Anna träumte sich in eine andere, bessere Welt. „Eine Träumerin“, meinte die Lehrerin und ließ Annas Mutter kommen.

 

„Kind, warum passt du in der Schule nicht auf? Mit deinen miserablen Zeugnissen findest du keinen Ausbildungsplatz.“

 

„Mama“, bat sie flehend um Gehör, „er macht komische Sachen mit mir, bitte …“

 

„Was funktioniert in deinem Kopf nicht mehr?“, unterbrach ihre Mutter sie barsch, „Du siehst zu viele Filme.“ Sie war empört.

 

Alleingelassen, verdichtete sich ihre innere Qual zum blanken Entsetzen, einem Grauen, das ihre Sinne spaltete. Sie trug langärmelige Oberteile, um die blutig geritzten Unterarme zu verdecken. Eines Tages stürzte sie sich mit dem Messer auf ihn. Sie verletzte ihn – ihn zu töten, dafür hatte ihre Kraft nicht gereicht.

 

„Deine Tochter ist verrückt, durchgeknallt. Was findet sie an mir? Ständig verfolgt sie mich mit ihren Avancen“, beschwerte er sich bei ihrer Mutter, „dieses frühreife Blag macht bloß Ärger, vor ihr bin ich nicht sicher. Entweder sie oder ich!“

 

„Warum gönnst du mir das Glück mit meinem Freund nicht?“, klagte ihre Mutter sie an, „du zerstörst alles, unsere Familie.“

 

Sie ritzte nicht. – Sie schnitt sich die Pulsader auf.

 

Anna kam in die Psychiatrie.

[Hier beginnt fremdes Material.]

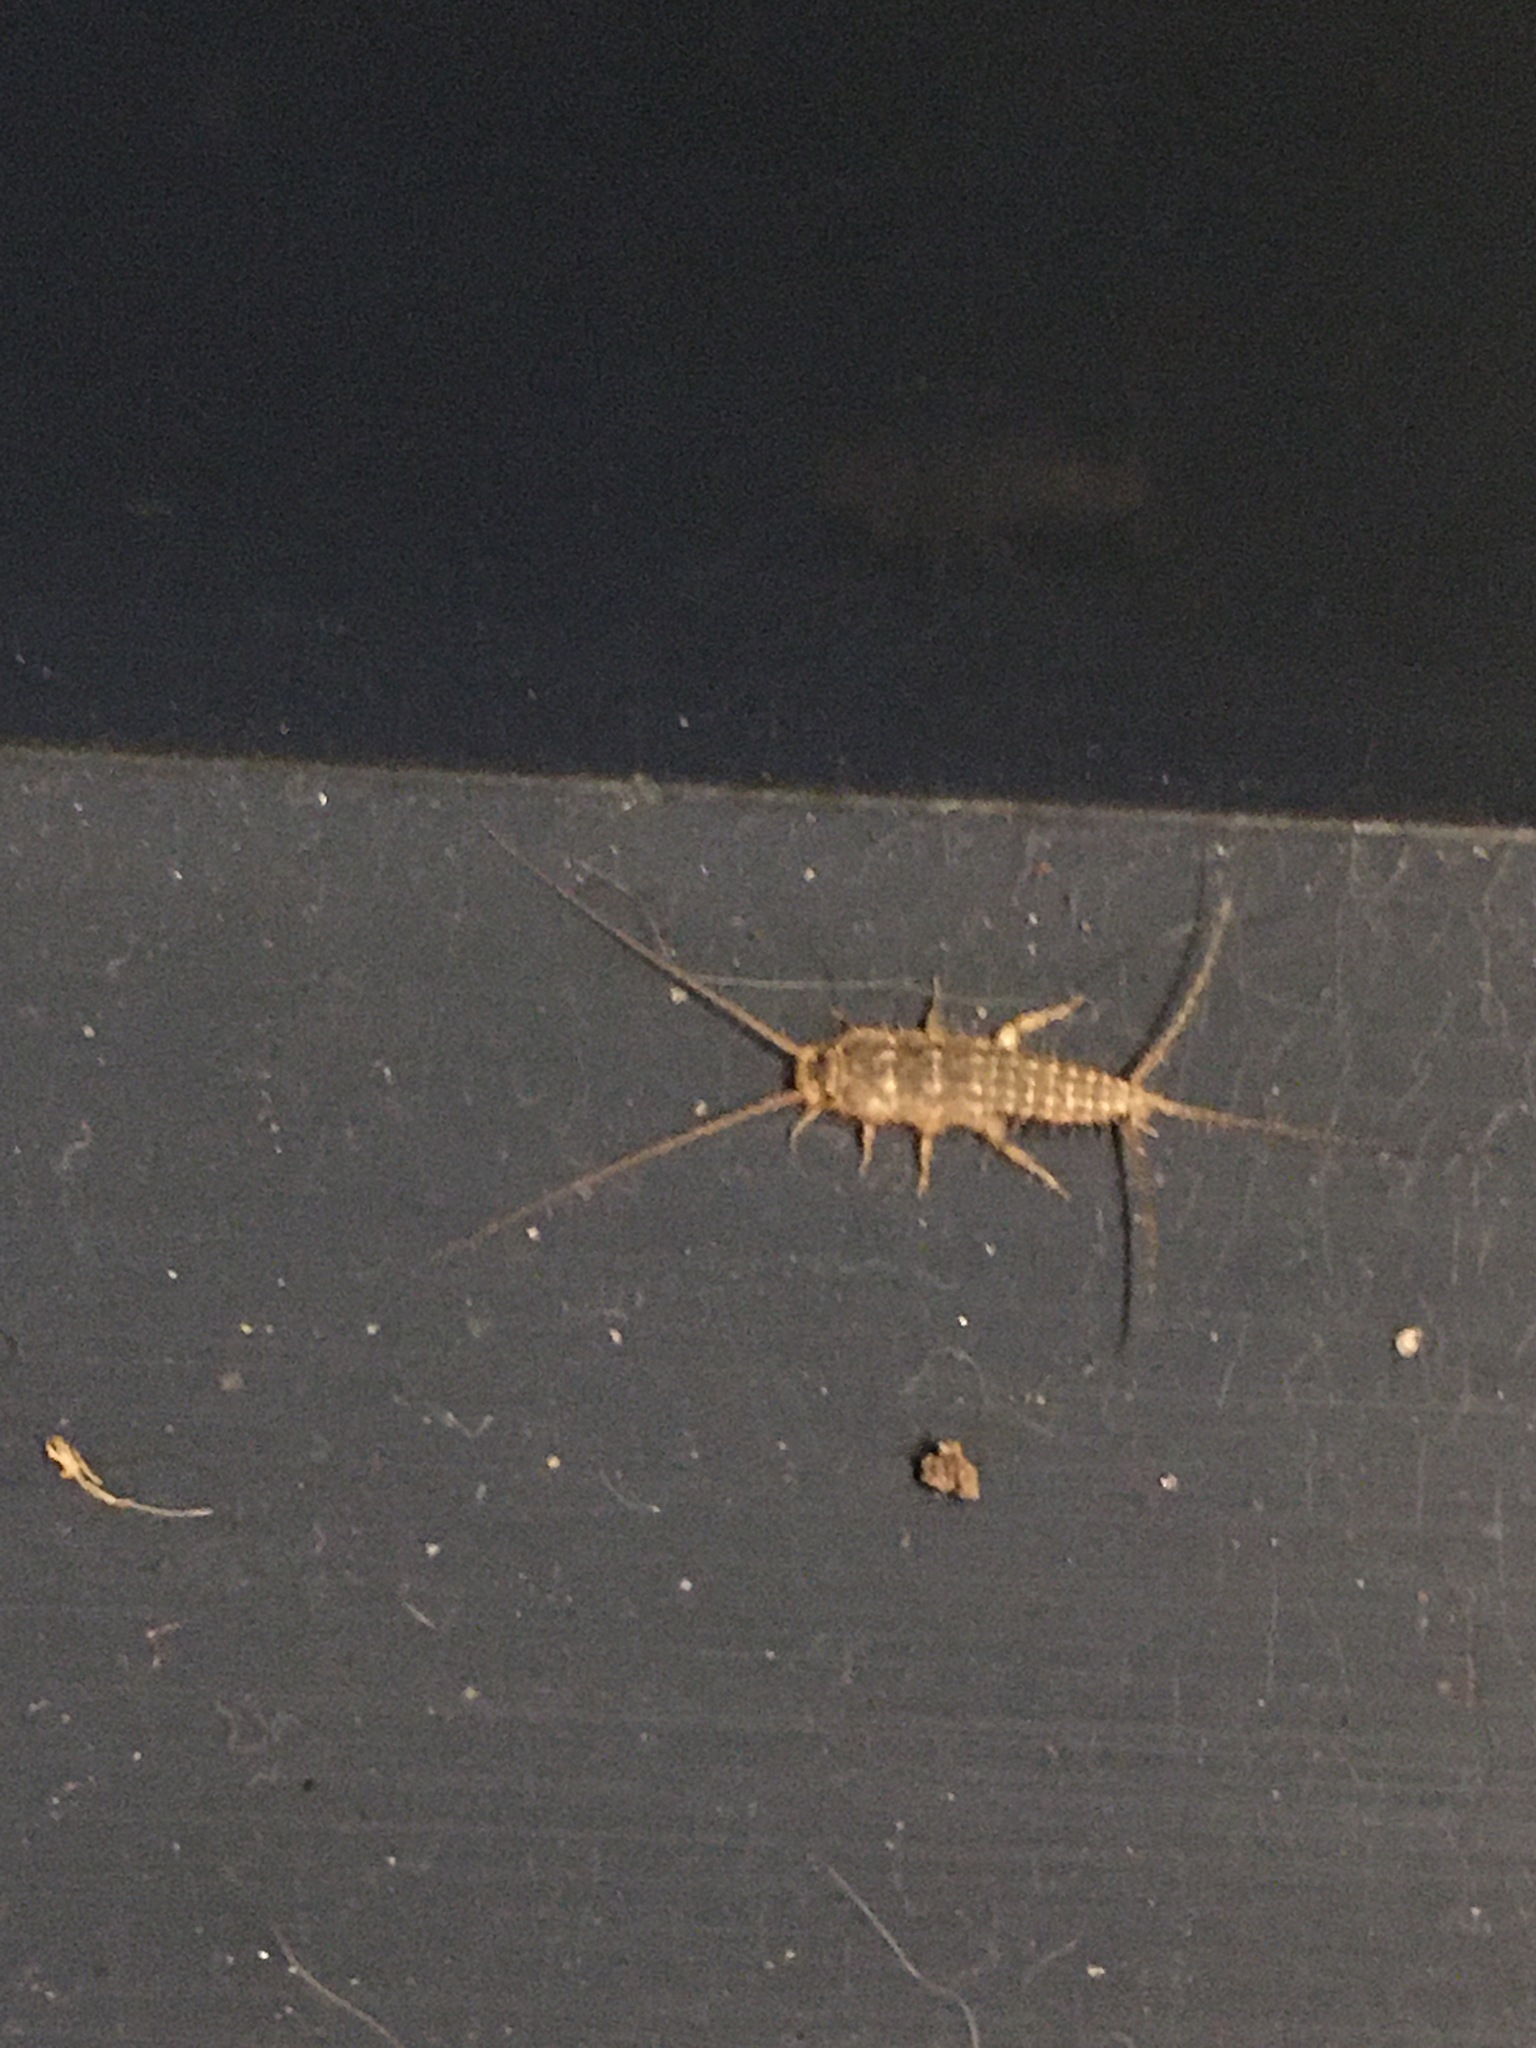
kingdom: Animalia
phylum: Arthropoda
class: Insecta
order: Zygentoma
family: Lepismatidae
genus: Ctenolepisma
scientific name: Ctenolepisma lineata
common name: Four-lined silverfish
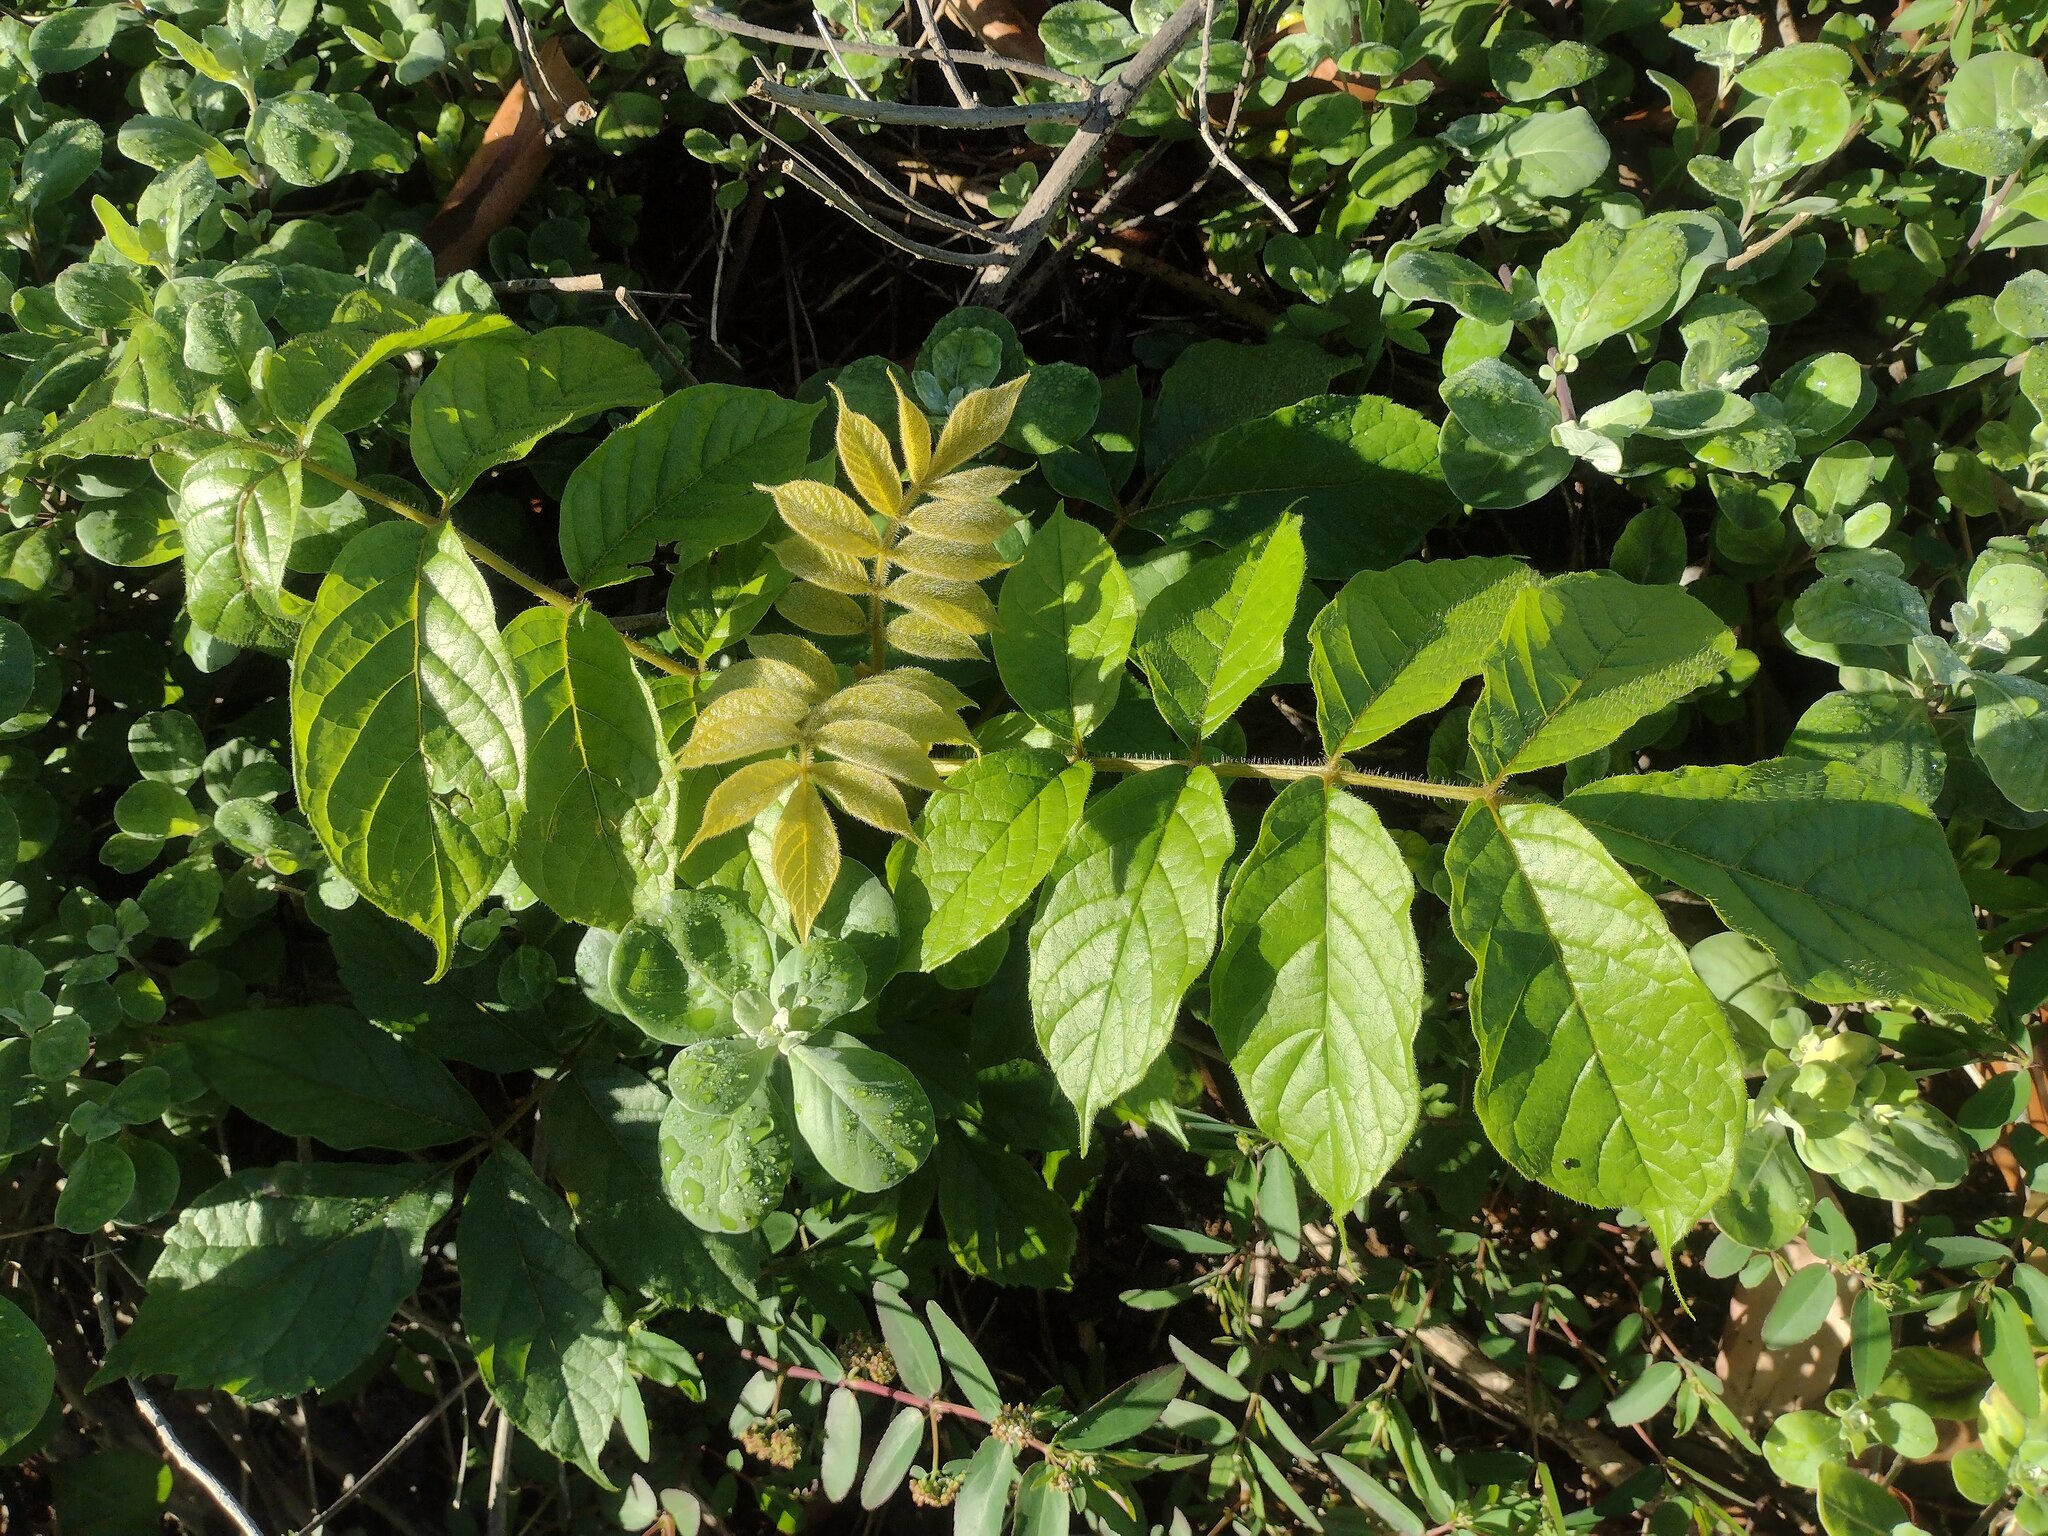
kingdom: Plantae
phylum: Tracheophyta
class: Magnoliopsida
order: Lamiales
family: Bignoniaceae
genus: Spathodea
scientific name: Spathodea campanulata
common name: African tuliptree
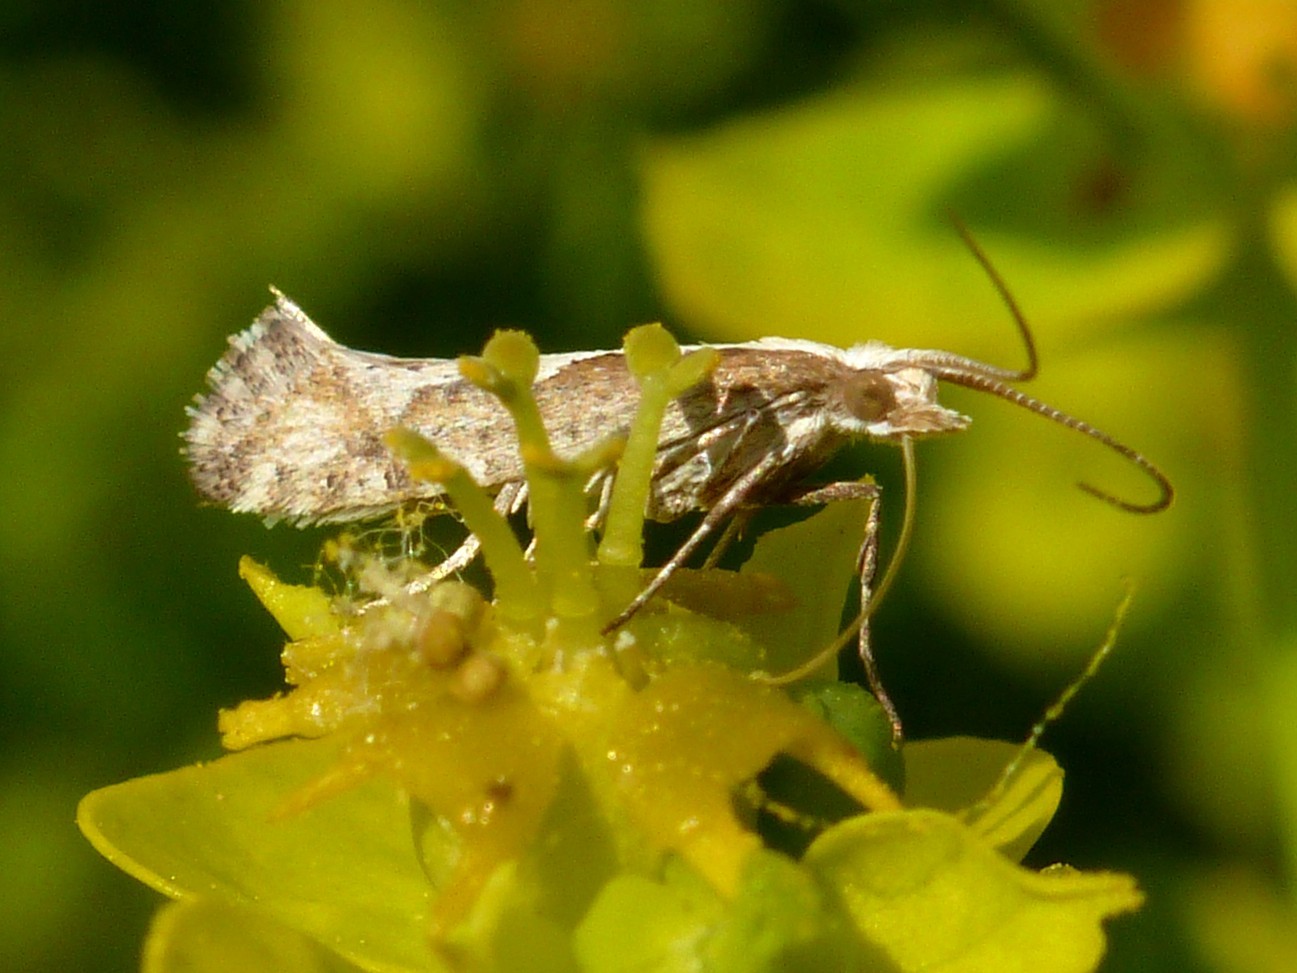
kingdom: Animalia
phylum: Arthropoda
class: Insecta
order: Lepidoptera
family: Plutellidae
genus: Plutella
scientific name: Plutella xylostella
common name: Diamond-back moth
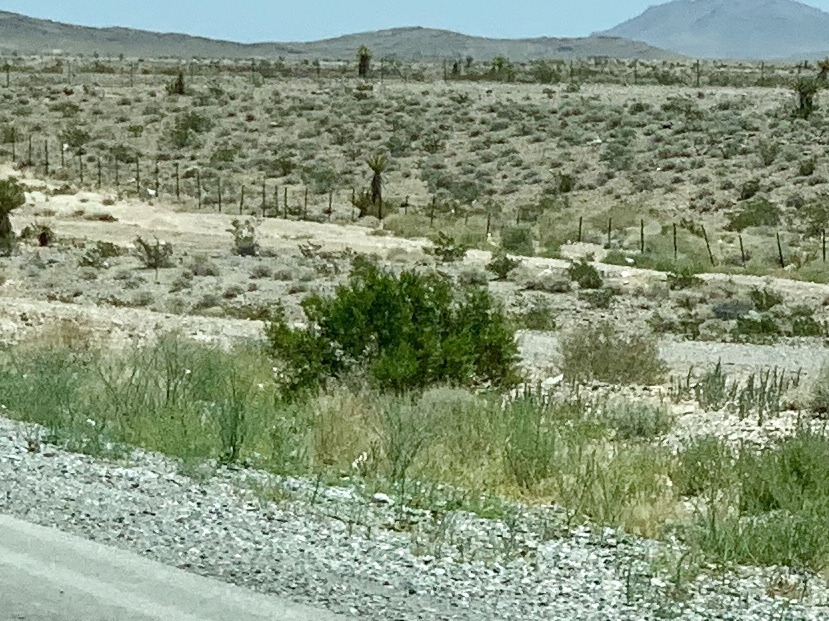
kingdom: Plantae
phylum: Tracheophyta
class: Magnoliopsida
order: Zygophyllales
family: Zygophyllaceae
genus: Larrea
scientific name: Larrea tridentata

Ein tiefgreifendes Ereignis. Für sie war es die Freiheit in geschlossenen Räumen. Nach einem Jahr wechselte sie in eine Wohngruppe. Therapeuten und Sozialarbeiter halfen ihr, wieder den Weg ins Leben zu finden. Die äußeren Wunden verheilten, die unsichtbaren ihrer Seele blieben.

 

Männer verachtete sie, sie fuhren auf ihre sichtbaren Reize ab, derer sie sich bewusst war. Anna gab es nicht umsonst! Nie mehr, schwor sie sich, würde ein Kerl sie dominieren. Sie bot ihre Dienste einem Escort Service an, begleitete Geschäftsreisende, feierte im prachtvollen, verschwenderischen Ambiente, blieb bei dem einen oder anderen Herrn länger.

 

Es war Marks siebenunddreißigster Geburtstag, hier entstieg sie einem Karton. Sie trat, als ein Geburtstagsgeschenk, in sein Leben. Er verfügte über ausreichende Mittel, um ihre Ansprüche zu befriedigen. – Sie blieb bei ihm, bis zu seinem finanziellen Ruin, seinen Depressionen und dem Verlust seines Jobs.

 

***

 

Innere Anspannung ließ sie erzittern. Aufmerksam lauschte sie Marks friedlichen Atemzügen. Scheu berührte sie seine Hand, streichelte zärtlich über sein Gesicht, um sich sofort wieder erschrocken zurückzuziehen.

 

Schuld – sie fühlte Schuld – Scham, verachtete sich für die Geschehnisse der Vergangenheit. Sie hatte ihrer Mutter Unglück beschert – und nun Mark. Anna lehnte ihren Kopf an die Fensterscheibe und schaute auf das Treiben der Straße. Erinnerungen – immer wieder die gleichen Bilder.

 

Sie betrachtete Mark, zeichnete mit ihren Augen jede Linie seines Gesichts nach. Er war ihr so vertraut und doch erschien es ihr, als sähe sie ihn zum ersten Mal. Erregung, eine Ahnung, die sie nicht einzuordnen vermochte, erfasste ihre Sinne. Sie setzte sich auf sein Bett.

 

„Mark“, flüsterte sie, „haben wir noch eine Chance?“, sie schaute ihn an, „ich… ich würde … ich würde dir vertrauen – vielleicht – ich würde es versuchen.“ Tränen rannen ihr über die Wangen, während sie diese Worte stockend hervorbrachte. Nach langer Zeit erlaubte sie sich, zu weinen.

 

Still saß Anna an seinem Bett. Es dämmerte, die Bettlampe verbreitete einen kargen Lichtschein im Raum. Sie wartete, nickte ein.

 

„Anna?“, hörte sie Marks Stimme, „was machst du hier?“

 

„Mark …“, – und es erging ihr wie früher, sie fand keine Worte für ein Gefühl, das sie zuvor nicht erlebt hatte.